Whether Washington likes it or not, a scramble for space is inevitable, and in fact is already well underway. Today, both Russia and China have surpassed the U.S. in the military space sector, as well as in the development of civilian space. Their innovations include China’s proposed work in Space-Based Solar Power (SBSP) and testing of anti-satellite weapons, as well as Russia’s advancement of hypersonic missiles. China intends to build space vessels that utilize nuclear propulsion, colonize the moon, and potentially create areas of anti-access and area denial in space. This activity belies the geopolitical imperative of primacy, now playing out in a new strategic domain.
Notably, Russia and China have been quite open about their ambitions. Both countries have recognized that nations that dominate space will end up dominating the globe. These nations are now angling for space dominance, and for good reason. The civilization that is the first to establish a durable presence in space will have the most vibrant and dynamic economy, the most advanced, high-paying jobs, and a technological edge that is second to none. Moreover, the potential for adversaries to put offensive weapons in space will blunt current American military superiority. U.S. aircraft carriers and land-based missiles will simply become convenient targets. China or Russia’s ability to dominate either energy or communication will make other nations into technological vassal states. As such, nothing short of America’s current superpower status is at stake.

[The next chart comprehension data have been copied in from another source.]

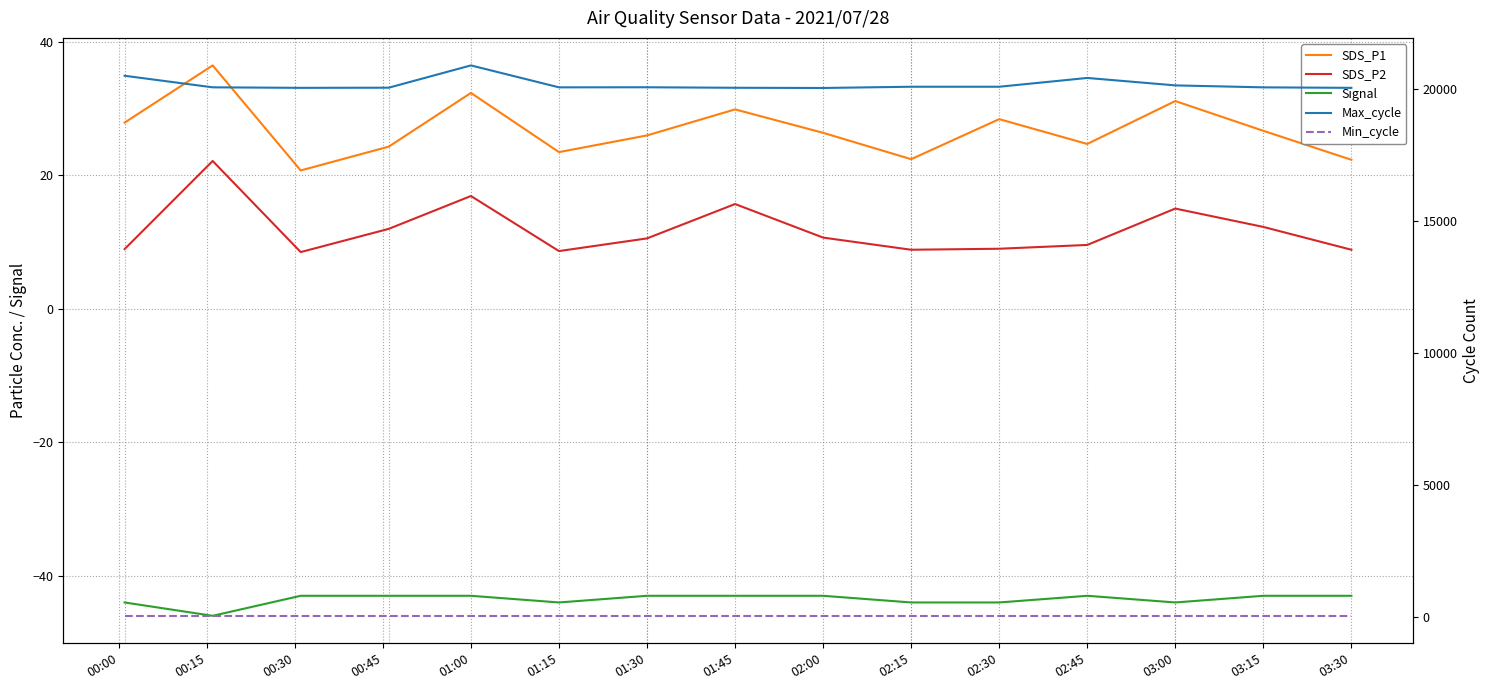

Which label corresponds to the smallest value in the chart?

00:15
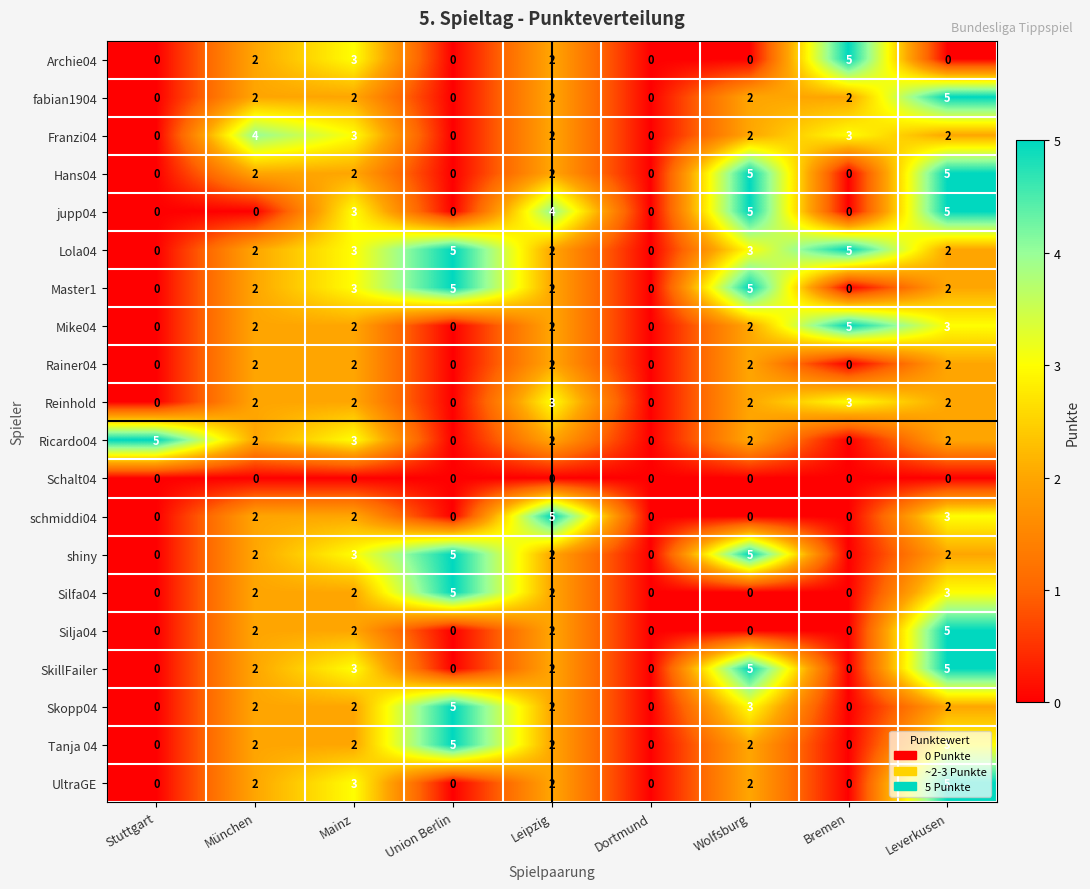

What is the approximate value of schmiddi04 at Leipzig?

5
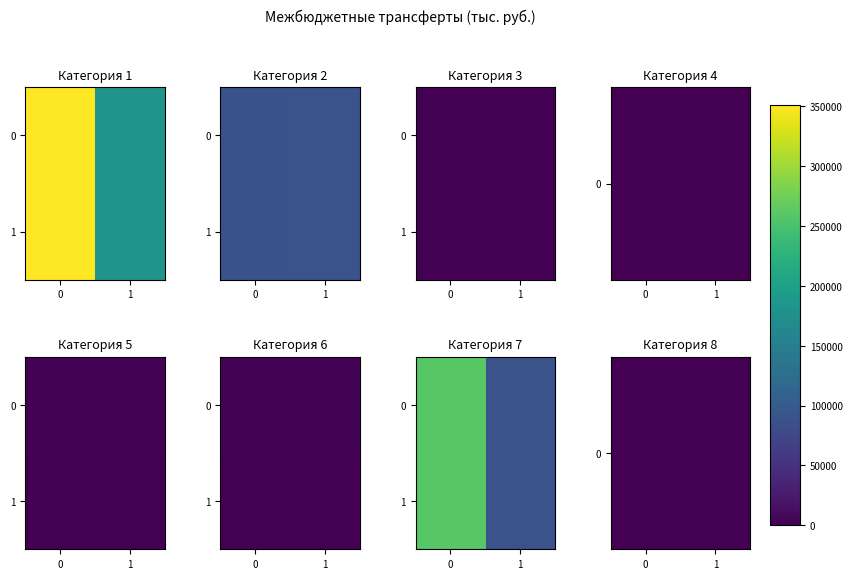

Which series has the largest total across all categories?

1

In order for the United States to maintain its position of primacy, the country must embrace a reinvigorated space strategy. America will need to progress beyond a mere space program, and lead a new military, economic and scientific revolution that will determine mankind’s destiny. The stakes here are high; the nation that achieves space dominance will win future military conflicts. The 5000-year evolution and history of military technology have confirmed this trajectory.
Objects in Low Earth Orbit (LEO) travel between 99 and 1200 miles above the surface of the Earth and have an orbital period (the time it takes for the object to orbit the Earth of between 88 and 127 minutes). LEO is where the majority of manmade space technology currently exists, such as the International Space Station. Geosynchronous Equatorial Orbit (GEO) Is where objects are in high orbit above 22,000 miles match Earth’s rotation (24 hours), which is useful for communications and surveillance satellites. Cislunar space is the space between the Earth’s atmosphere and the area right beyond the orbit of the Moon. Strategically, cislunar includes the Lagrange points, which are the points in space where there is an equilibrium between Earth’s and Luna’s gravitational force.